How likely was it that the networks would choose to broadcast a leadership debate, deemed to be of “special interest,” in place of high-rating sports programs? As CBC Director of Television News and Current Affairs, John Owen remarked to the Toronto Star, “it would be elitist to assume that people wouldn’t want to see the World Series.”

The broadcasters refused to stage a standalone women’s debate, but did agreed to include questions on NAC’s four priority issues — free trade, abortion, child care, and violence against women — during a marathon, three-hour general issues debate because they “are not peripheral women’s issues but are general issues of interest to men as well as women.” ( Letter from NAC lawyer Peter Grant to NAC President Lynn Kaye, October 3, 1988 (Canadian Women’s Movement Archives, NAC fonds, 696)

Lacking NAC’s sponsorship, the 1988 women’s issues debate segment lost much of its symbolic power. To compare, NAC had funded and led the planning of the 1984 debate, from shortlisting panelists and soliciting debate questions from Canadian women’s groups to reserving space for women to attend in person.

The 1984 broadcast also opened with a prepared statement from then-NAC president, Chaviva Hošek, who characterized the event as “the beginning of a new tradition, a tradition that now takes its natural place in the political process of Canada.”

These details, combined with panning camera shots of the hundreds of women in attendance, meant that the 1984 women’s issues debate referenced the power and history of the national women’s movement and celebrated the debate as a move toward a more deeply democratic political process in Canada.

NAC’s exclusion from the 1988 event also meant that the women’s issues debate lost its grounding in an informed, feminist political perspective. This culminated in a strange moment when a question’s appropriateness came under scrutiny during the women’s issues segment.

In a surprising move, NDP leader Ed Broadbent questioned Canadian women’s interest in national defense spending. Broadbent’s criticism framed women’s issues as separate from “hard” policy issues (despite decades of anti-nuclear activism led by the Canadian feminist peace movement).

Perhaps more surprising than Broadbent’s challenge was moderator Rosalie Abella’s concession that “oblique reference to social issues [in the question] turns out not to be a reference to women’s issues” and chastisement of the panelists for the “unexpected intervention.”

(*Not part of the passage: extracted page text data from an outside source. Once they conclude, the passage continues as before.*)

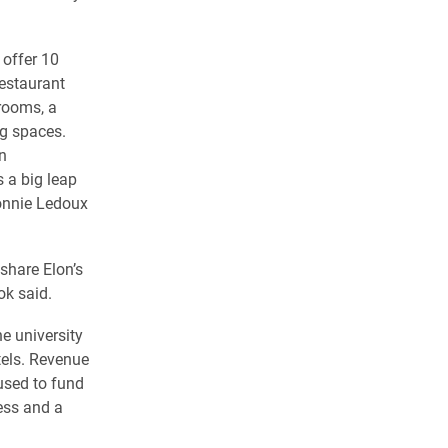
 offer 10
restaurant
rooms, a
g spaces.
n
 a big leap
Connie Ledoux
 share Elon’s
ok said.
e university
els. Revenue
used to fund
ess and a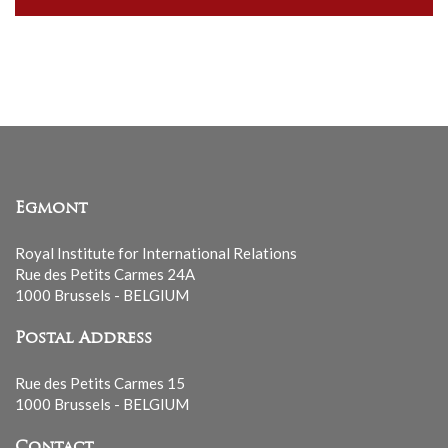
our
mailing
list
Egmont
Royal Institute for International Relations
Rue des Petits Carmes 24A
1000 Brussels - BELGIUM
Postal Address
Rue des Petits Carmes 15
1000 Brussels - BELGIUM
Contact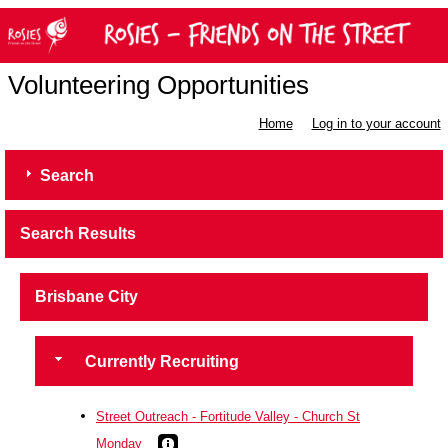
Volunteering Opportunities
Home
Log in to your account
Search
Search Results
Brisbane City
Currently Recruiting
Street Outreach - Fortitude Valley - Church St
Monday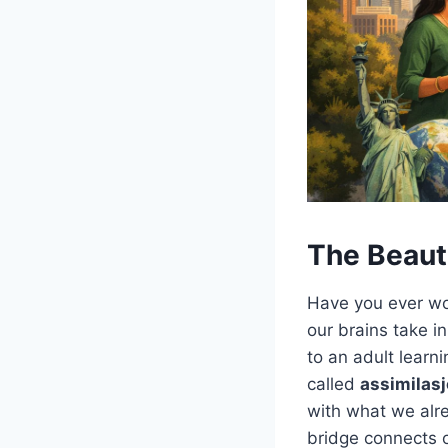
The Beaut
Have you ever wo
our brains take in
to an adult learn
called
assimilas
with what we alre
bridge connects o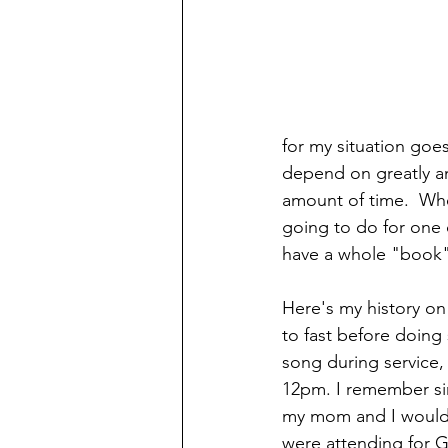
for my situation goe
depend on greatly a
amount of time.  Whe
going to do for one d
have a whole "book" 
Here's my history on
to fast before doing
song during service,
12pm. I remember sin
my mom and I would 
were attending for G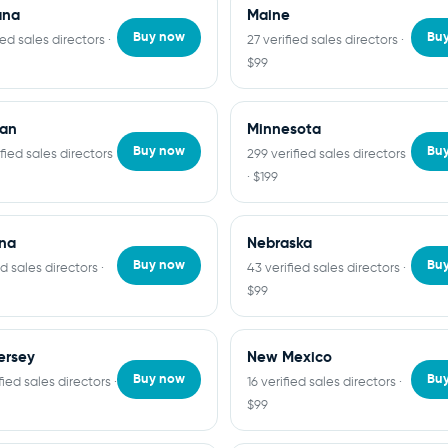
ana
Maine
Buy now
Bu
ied sales directors ·
27 verified sales directors ·
$99
gan
Minnesota
Buy now
Bu
fied sales directors
299 verified sales directors
· $199
na
Nebraska
Buy now
Bu
ed sales directors ·
43 verified sales directors ·
$99
ersey
New Mexico
Buy now
Bu
fied sales directors ·
16 verified sales directors ·
$99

Despite panlist Pamela Wallin’s rejoinder that “we felt women were in fact very interested in these issues and in the spending of defense funds,” this moment weakened the place of women’s issues in the official political realm by suggesting to viewers how “tricky” women’s issues could be — not even the “objective” media experts could properly identify them.

NAC’s proposal for a third leadership debate in 1993 did not move forward, making the 1988 women’s issues segment a limp finale to what began as a historic chapter in Canadian political history.

The Conservative caveat transformed the women’s issues debate into a political tool to marginalize and disempower the organized women’s movement in Canada — a key strategy used to dismiss oppositional voices from national political discourse in the formative years of Canadian neoliberalism. This marked the onset of a 30-year cooling of relations between the federal leadership and women’s groups; years characterized by federal defunding measures that devastated the cohering bodies of the national women’s movement, like NAC, and gutted government programs doing research on women’s advocacy.

That said, even if a televised leadership debate on women’s issues is not realized during the current election cycle, as all signs indicate, the momentum and support generated for such an initiative by campaigns like Up For Debate signals a thaw in the neoliberal chill put on women’s advocacy work in Canada. 

Samantha C. Thrift is an Instructor in the University of Calgary’s Department of Communication, Media and Film. Her research studies the social and political implications of feminist media, and she has published on the 1984 Canadian leadership debate on women’s issues, feminist humour and the 2012 Binders Full of Women meme, as well as the hashtag activism of #YesAllWomen.